Background: Venous thromboembolism (VTE) is a leading cause of mortality in patients with cancer and is associated with significant morbidity and healthcare expenditure. The risk of VTE is increased following the insertion of a central venous catheter (CVC) for chemotherapy delivery and supportive care. The risks and benefits of primary thromboprophylaxis in patients with cancer and CVC are unclear.

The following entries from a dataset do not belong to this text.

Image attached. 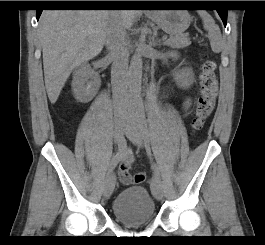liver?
I'll return each mask as SVG.
<instances>
[{
  "mask_svg": "<svg viewBox=\"0 0 265 245\" xmlns=\"http://www.w3.org/2000/svg\"><path fill=\"white\" fill-rule=\"evenodd\" d=\"M116 12L109 10H45L39 20L45 87L54 104L74 68L96 57L105 44L106 28ZM131 28L136 12H120Z\"/></svg>",
  "mask_w": 265,
  "mask_h": 245,
  "instance_id": "1",
  "label": "liver"
}]
</instances>
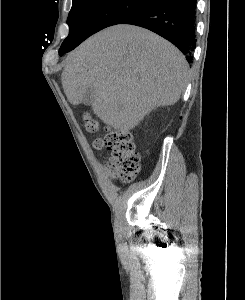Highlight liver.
I'll return each instance as SVG.
<instances>
[{"label": "liver", "instance_id": "6515ba94", "mask_svg": "<svg viewBox=\"0 0 245 300\" xmlns=\"http://www.w3.org/2000/svg\"><path fill=\"white\" fill-rule=\"evenodd\" d=\"M188 82L182 53L157 34L118 24L72 51L62 72L68 101L79 105L89 88L90 104L105 124L126 134L158 107L175 104Z\"/></svg>", "mask_w": 245, "mask_h": 300}]
</instances>
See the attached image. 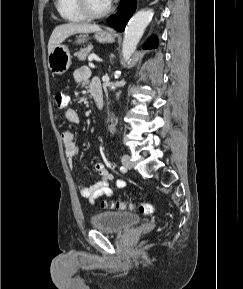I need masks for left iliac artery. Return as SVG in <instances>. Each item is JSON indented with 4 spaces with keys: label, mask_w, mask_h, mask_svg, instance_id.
Instances as JSON below:
<instances>
[{
    "label": "left iliac artery",
    "mask_w": 243,
    "mask_h": 289,
    "mask_svg": "<svg viewBox=\"0 0 243 289\" xmlns=\"http://www.w3.org/2000/svg\"><path fill=\"white\" fill-rule=\"evenodd\" d=\"M126 169L124 167H120V171H125Z\"/></svg>",
    "instance_id": "1"
}]
</instances>
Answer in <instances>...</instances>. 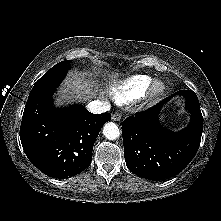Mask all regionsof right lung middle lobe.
I'll list each match as a JSON object with an SVG mask.
<instances>
[{"instance_id":"right-lung-middle-lobe-1","label":"right lung middle lobe","mask_w":221,"mask_h":221,"mask_svg":"<svg viewBox=\"0 0 221 221\" xmlns=\"http://www.w3.org/2000/svg\"><path fill=\"white\" fill-rule=\"evenodd\" d=\"M71 61H62L53 66L35 83L29 97L57 88L70 69Z\"/></svg>"}]
</instances>
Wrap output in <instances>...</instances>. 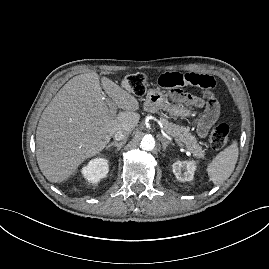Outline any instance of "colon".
I'll return each instance as SVG.
<instances>
[{"label": "colon", "instance_id": "1", "mask_svg": "<svg viewBox=\"0 0 269 269\" xmlns=\"http://www.w3.org/2000/svg\"><path fill=\"white\" fill-rule=\"evenodd\" d=\"M147 82L148 78L145 74L135 73L127 75L124 78L122 87L128 92L141 96L146 92ZM201 97L203 100L209 101L213 104H218L222 100L221 93L210 88L203 89ZM228 136L229 126L227 124L222 123L216 125L209 132V143L214 150L222 149L227 144Z\"/></svg>", "mask_w": 269, "mask_h": 269}]
</instances>
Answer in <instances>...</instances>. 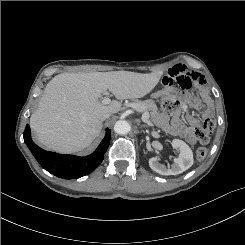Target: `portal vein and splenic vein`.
Returning <instances> with one entry per match:
<instances>
[{"label":"portal vein and splenic vein","instance_id":"1","mask_svg":"<svg viewBox=\"0 0 245 245\" xmlns=\"http://www.w3.org/2000/svg\"><path fill=\"white\" fill-rule=\"evenodd\" d=\"M110 102H111V100H110L109 98H107V97L103 98V100H102V103H103L104 105H107V104H109ZM129 107H131V108H133V109H136V107H135L133 104H131ZM142 121L145 122V123H149V114H148L147 112H145V113L142 115Z\"/></svg>","mask_w":245,"mask_h":245}]
</instances>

Objective: We sought to assess the rates of VTE and bleeding complications and to determine the efficacy and safety of primary thromboprophylaxis in adult patients with cancer and a CVC.
Methods: A systematic search of MEDLINE, EMBASE, and all EBM was conducted. Randomized controlled trials (RCTs) of adult patients with cancer and a CVC receiving primary thromboprophylaxis compared to observation/placebo were included. The primary efficacy and safety outcomes were total VTE and major bleeding episodes, respectively.
Results: A total of 12 RCTs (3545 patients) were included in the analysis. The total rates of VTE were significantly lower in patients receiving thromboprophylaxis compared to those not receiving primary prevention (7.6% vs. 13%; Odds Ratio (OR) 0.51, 95% CI 0.32-0.82, p < 0.01). The rates of major bleeding complications were not higher in patients receiving thromboprophylaxis (0.9% vs. 0.6%; OR 1.12, 95% CI 0.29-4.40, p = 0.87).
Conclusions: Primary thromboprophylaxis significantly reduced the risk of VTE without increasing the risk of major bleeding complications in patients with cancer and CVC. Future studies are needed to confirm these findings.
Keywords: Central venous catheters; Hemorrhage; Neoplasia; Venous thromboembolism; Venous thrombosis.